=== What is needed ===
Reproduce the lines below, changing each occurrence of "In Stock" to "Available" and leaving everything else unaltered.
##### Dataset excerpts
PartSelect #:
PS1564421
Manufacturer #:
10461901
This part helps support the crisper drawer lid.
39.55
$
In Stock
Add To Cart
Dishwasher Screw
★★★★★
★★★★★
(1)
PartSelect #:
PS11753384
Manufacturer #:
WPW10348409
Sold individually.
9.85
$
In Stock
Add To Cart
##########
=== Written response ===
PartSelect #:
PS1564421
Manufacturer #:
10461901
This part helps support the crisper drawer lid.
39.55
$
Available
Add To Cart
Dishwasher Screw
★★★★★
★★★★★
(1)
PartSelect #:
PS11753384
Manufacturer #:
WPW10348409
Sold individually.
9.85
$
Available
Add To Cart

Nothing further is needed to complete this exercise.